The perfectly-attired CHNY member Dolly Rosen chats with speaker Emily Arendt before the presentation.

Against the backdrop of the viciously partisan election season, one that tantalizingly, if unsuccessfully, promised the shattering of ‘that last glass ceiling’ by Hillary Clinton, Professor Emily Arendt, a recipient of a 2015 CHNY Scholar’s Grant, brought to life the culinary partisanship of an era when women could neither vote nor stand for office, but could nonetheless make their voices heard through the products of the kitchen. The colonial-era Mount Vernon Hotel Museum made an ideal venue for Arendt, who drew a vivid picture of the differing symbolism of food in campaigns past.

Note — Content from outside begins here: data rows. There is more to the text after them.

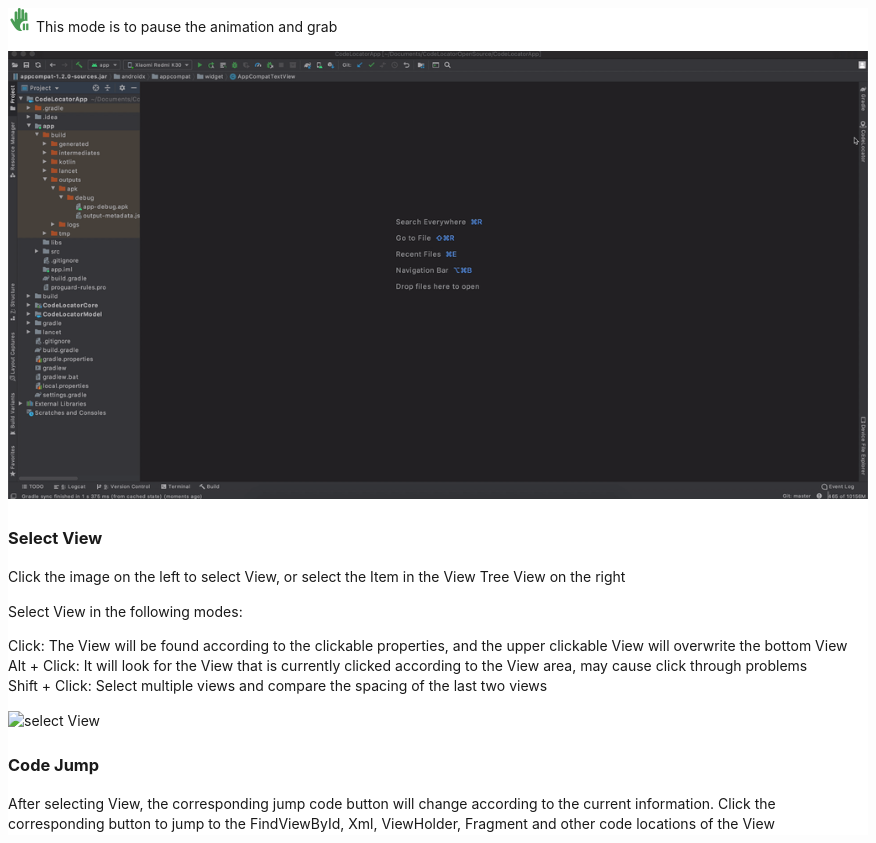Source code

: <img src="misc/icon_grab_stop.png" alt="pause & grab" width="24"/> This mode is to pause the animation and grab

<img src="misc/codelocator_grab.gif"  alt="grab" />

### Select View
Click the image on the left to select View, or select the Item in the View Tree View on the right

Select View in the following modes:

Click: The View will be found according to the clickable properties, and the upper clickable View will overwrite the bottom View  
Alt + Click: It will look for the View that is currently clicked according to the View area, may cause click through problems  
Shift + Click: Select multiple views and compare the spacing of the last two views

<img src="misc/codelocator_view.gif"  alt="select View" />

### Code Jump
After selecting View, the corresponding jump code button will change according to the current information. Click the corresponding button to jump to the FindViewById, Xml, ViewHolder, Fragment and other code locations of the View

Arendt started with the ‘other’ tea party of 1774, in Edenton, North Carolina, where genteel ladies (rather than the burly men of Boston’s harbor event) gathered at a house, purportedly to drink tea, but instead opted for a brew of raspberry leaves, signing a petition subsequently published (to little avail) in London, expressing their opposition to the heavy taxes imposed by the British. Arendt proposed the several different ways in which food became of symbol, first of English oppression, then of a new national identity, and finally, of partisan politics—a tour of culinary semiotics in nineteenth century America, largely enacted by disenfranchised women.

Arendt credited Amelia Simmons’s American Cookery (1796) with helping to forge a national identity out of the previously independent colonies, documenting a “culinary republicanism” with recipes such as Election Cake, a large, yeasted sweet bread baked to celebrate election days. Although dating back to the seventeenth century (see Stephen Schmidt’s article on the Hartford Election Cake), including Election Cake in her recipe collection put an American imprimatur on the English dish and contributed to the nascent concept of a ‘united’ states.

But food as a form of nation-building gave way to food as a partisan expression in the 1832 battle between Andrew Jackson and Henry Clay through competing recipes for jumbles, what we would consider a sugar cookie variant. Recipes for jumbles date back to sixteenth century England, where they were redolent of spices and rosewater, and sweetened with expensive sugar; they were a treat for the gentry and above. Recipes named for these politicians appear in both printed cookbooks and household manuscripts, the latter often, as Arendt observed, the more reliable indicia of culinary practice. Clay Jumbles follow the English model; they became tagged with an aura of elitism. By contrast, Jackson Jumbles omit the spices and aromatics and include the very humble buttermilk as a main ingredient: these were jumbles of and for the people. By the 1830s, spices were affordable and commonplace ingredients for most folks, so that the housewife who carefully copied this recipe into her notebook, whether in an urban or rural setting, was likely expressing her political preferences.

Culinary partisanship continued in the 1840 challenge by the Whig candidate William Henry Harrison to Democratic incumbent Martin Van Buren. Van Buren set an elegant French table at the White House and was roundly critiqued by Whig politicians; when Democrats tried to tar Harrison as uncouth, with a fondness for cider, the tactic backfired. Harrison embraced the cider as an emblem of the ‘everyman,’ and Harrison Cakes, made with cider, became the rage with recipes in the popular press. Newspaper editors could not resist comment, labeling the cakes either ‘delicious’ or ‘unpalatable,’ according to their political leanings. Without directly disclosing her nineteenth century political preferences, Arendt admitted that she found the heavy Harrison Cakes ‘unpalatable.’

By the late nineteenth century, the focus of political food had shifted from persons to issues. The Women’s Suffrage Cook Book includes a recipe for Suffrage Angel Cake, although it cautiously also included one for Washington Cake, as if to swathe the women’s movement in the approval of the Founding Fathers. Food continues to be a political symbol: Michelle Obama’s White House vegetable garden is a synecdoche for healthy eating, and yet, in the weeks leading up to the election, there was concern that the next inhabitant of the White House might uproot the garden.